Les Juifs interrogés sur leur situation, sont unanimes quant à l’absence de mouvements ou de manifestations antisémites, même en cas de résurgence du conflit israélo-palestinien. Les explications varient : la tolérance des tribus nomades, habituées aux déplacements et au contact avec d’autres groupes ethniques et d’autres religions, ou les bonnes relations, principalement commerciales, entre Israël et ces deux pays. Le Kazakhstan vend à Israël son pétrole – 25% de ses importations – et achète la technologie et le savoir-faire israélien, notamment dans le domaine agricole. Et pourtant, ces pays ne sont pas à l’abri d’actes antisémites. En 1997, après l’arrestation au Kazakhstan d’un dirigeant syndical, juif Leonid Solomin, des journaux kazakhs s’en prennent à la « juiverie internationale » et aux « sionistes ». En 2010 un attentat à la bombe à la synagogue de Bishkek, le jour de Rosh Hashana, a causé des dégâts matériels.
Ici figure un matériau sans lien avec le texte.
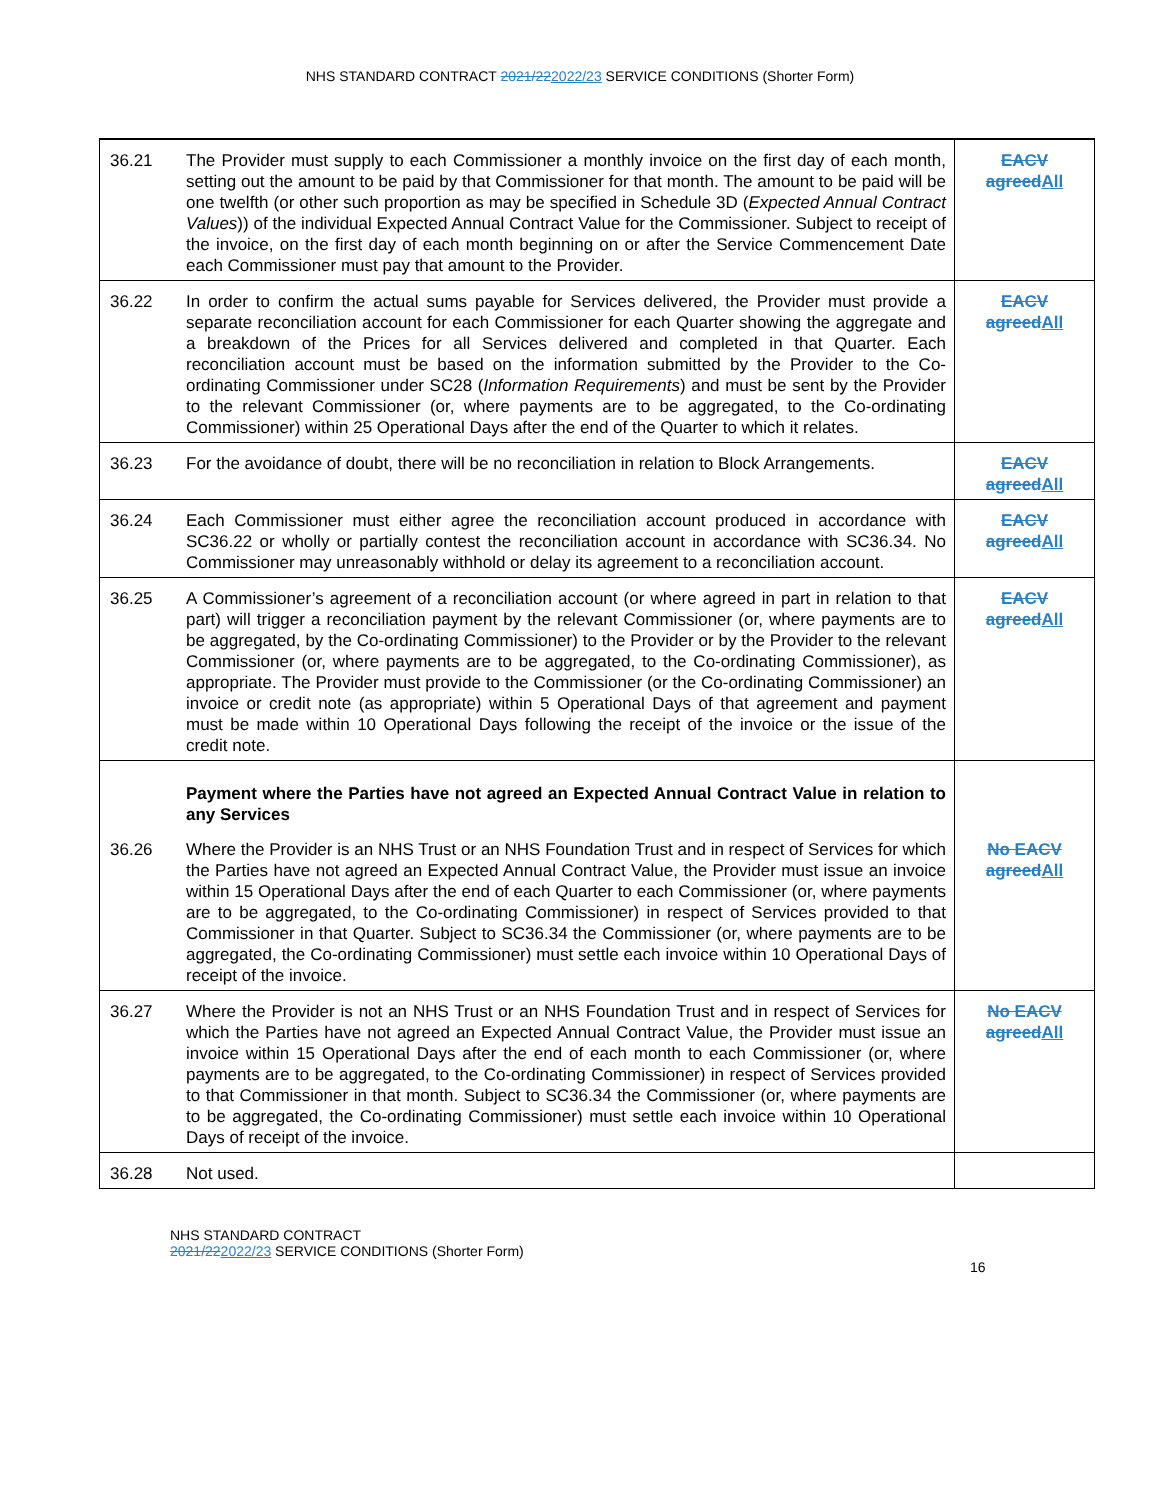NHS STANDARD CONTRACT 2021/222022/23 SERVICE CONDITIONS (Shorter Form)
| 36.21 | The Provider must supply to each Commissioner a monthly invoice on the first day of each month, setting out the amount to be paid by that Commissioner for that month. The amount to be paid will be one twelfth (or other such proportion as may be specified in Schedule 3D ( Expected Annual Contract Values )) of the individual Expected Annual Contract Value for the Commissioner. Subject to receipt of the invoice, on the first day of each month beginning on or after the Service Commencement Date each Commissioner must pay that amount to the Provider. | EACV agreed All |
| 36.22 | In order to confirm the actual sums payable for Services delivered, the Provider must provide a separate reconciliation account for each Commissioner for each Quarter showing the aggregate and a breakdown of the Prices for all Services delivered and completed in that Quarter. Each reconciliation account must be based on the information submitted by the Provider to the Co-ordinating Commissioner under SC28 ( Information Requirements ) and must be sent by the Provider to the relevant Commissioner (or, where payments are to be aggregated, to the Co-ordinating Commissioner) within 25 Operational Days after the end of the Quarter to which it relates. | EACV agreed All |
| 36.23 | For the avoidance of doubt, there will be no reconciliation in relation to Block Arrangements. | EACV agreed All |
| 36.24 | Each Commissioner must either agree the reconciliation account produced in accordance with SC36.22 or wholly or partially contest the reconciliation account in accordance with SC36.34. No Commissioner may unreasonably withhold or delay its agreement to a reconciliation account. | EACV agreed All |
| 36.25 | A Commissioner’s agreement of a reconciliation account (or where agreed in part in relation to that part) will trigger a reconciliation payment by the relevant Commissioner (or, where payments are to be aggregated, by the Co-ordinating Commissioner) to the Provider or by the Provider to the relevant Commissioner (or, where payments are to be aggregated, to the Co-ordinating Commissioner), as appropriate. The Provider must provide to the Commissioner (or the Co-ordinating Commissioner) an invoice or credit note (as appropriate) within 5 Operational Days of that agreement and payment must be made within 10 Operational Days following the receipt of the invoice or the issue of the credit note. | EACV agreed All |
| | Payment where the Parties have not agreed an Expected Annual Contract Value in relation to any Services | |
| 36.26 | Where the Provider is an NHS Trust or an NHS Foundation Trust and in respect of Services for which the Parties have not agreed an Expected Annual Contract Value, the Provider must issue an invoice within 15 Operational Days after the end of each Quarter to each Commissioner (or, where payments are to be aggregated, to the Co-ordinating Commissioner) in respect of Services provided to that Commissioner in that Quarter. Subject to SC36.34 the Commissioner (or, where payments are to be aggregated, the Co-ordinating Commissioner) must settle each invoice within 10 Operational Days of receipt of the invoice. | No EACV agreed All |
| 36.27 | Where the Provider is not an NHS Trust or an NHS Foundation Trust and in respect of Services for which the Parties have not agreed an Expected Annual Contract Value, the Provider must issue an invoice within 15 Operational Days after the end of each month to each Commissioner (or, where payments are to be aggregated, to the Co-ordinating Commissioner) in respect of Services provided to that Commissioner in that month. Subject to SC36.34 the Commissioner (or, where payments are to be aggregated, the Co-ordinating Commissioner) must settle each invoice within 10 Operational Days of receipt of the invoice. | No EACV agreed All |
| 36.28 | Not used. | |
NHS STANDARD CONTRACT
2021/222022/23 SERVICE CONDITIONS (Shorter Form)
16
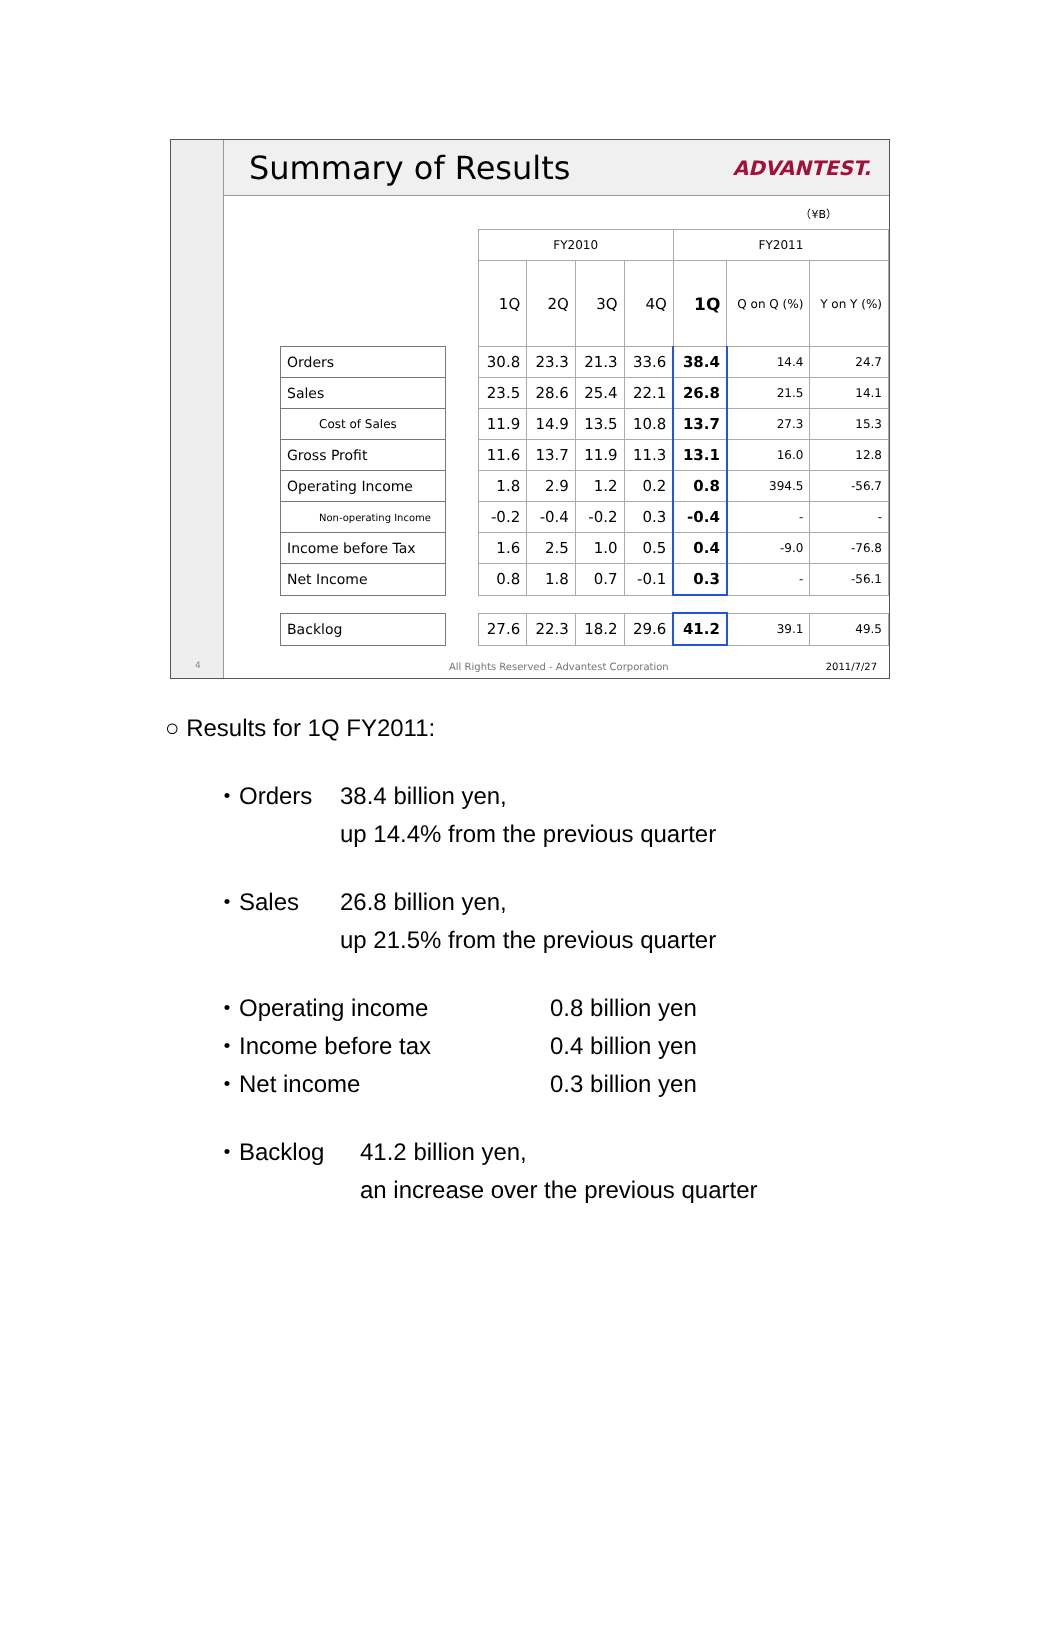4
Summary of Results
ADVANTEST.
（¥B）
| | | FY2010 | | | | FY2011 | | |
| --- | --- | --- | --- | --- | --- | --- | --- | --- |
| | | 1Q | 2Q | 3Q | 4Q | 1Q | Q on Q (%) | Y on Y (%) |
| Orders | | 30.8 | 23.3 | 21.3 | 33.6 | 38.4 | 14.4 | 24.7 |
| Sales | | 23.5 | 28.6 | 25.4 | 22.1 | 26.8 | 21.5 | 14.1 |
| Cost of Sales | | 11.9 | 14.9 | 13.5 | 10.8 | 13.7 | 27.3 | 15.3 |
| Gross Profit | | 11.6 | 13.7 | 11.9 | 11.3 | 13.1 | 16.0 | 12.8 |
| Operating Income | | 1.8 | 2.9 | 1.2 | 0.2 | 0.8 | 394.5 | -56.7 |
| Non-operating Income | | -0.2 | -0.4 | -0.2 | 0.3 | -0.4 | - | - |
| Income before Tax | | 1.6 | 2.5 | 1.0 | 0.5 | 0.4 | -9.0 | -76.8 |
| Net Income | | 0.8 | 1.8 | 0.7 | -0.1 | 0.3 | - | -56.1 |
| Backlog | | 27.6 | 22.3 | 18.2 | 29.6 | 41.2 | 39.1 | 49.5 |
All Rights Reserved - Advantest Corporation 2011/7/27
○ Results for 1Q FY2011:
・Orders 38.4 billion yen,
up 14.4% from the previous quarter
・Sales 26.8 billion yen,
up 21.5% from the previous quarter
・Operating income 0.8 billion yen
・Income before tax 0.4 billion yen
・Net income 0.3 billion yen
・Backlog 41.2 billion yen,
an increase over the previous quarter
Des organisations telles que « Hizb ut-Tahrir », dans une tentative de faire du Kirghizistan une nation fondamentaliste islamique, ont distribué de la propagande antisémite, mais sans véritable impact sur les Kirghizs.

Après l’éclatement de l’URSS et la déclaration d’indépendance de ces pays (1991) de nombreux Juifs ont émigré vers Israël, pour des raisons économiques et également à cause de conflits militaires. Aujourd’hui, il y a une stabilisation de la population juive, mais à l’instar d’autres pays de la région, la mobilisation partielle (sic) décrétée par Poutine, a fait fuir de nombreux jeunes Russes, juifs et non-juifs qui affluent au Kazakhstan et au Kirghizistan. Ainsi Egor, informaticien originaire de Novosibirsk et son épouse, rencontrés dans les montagnes kirghizes, sont en attente d’un visa pour le Canada. Yohanan, consultant senior dans une entreprise d’Etat dans le secteur de l’énergie nucléaire, a quitté son poste et compte également émigrer en Israël. Il est à prévoir, que parmi ces jeunes Russes, certains s’établiront définitivement dans la région.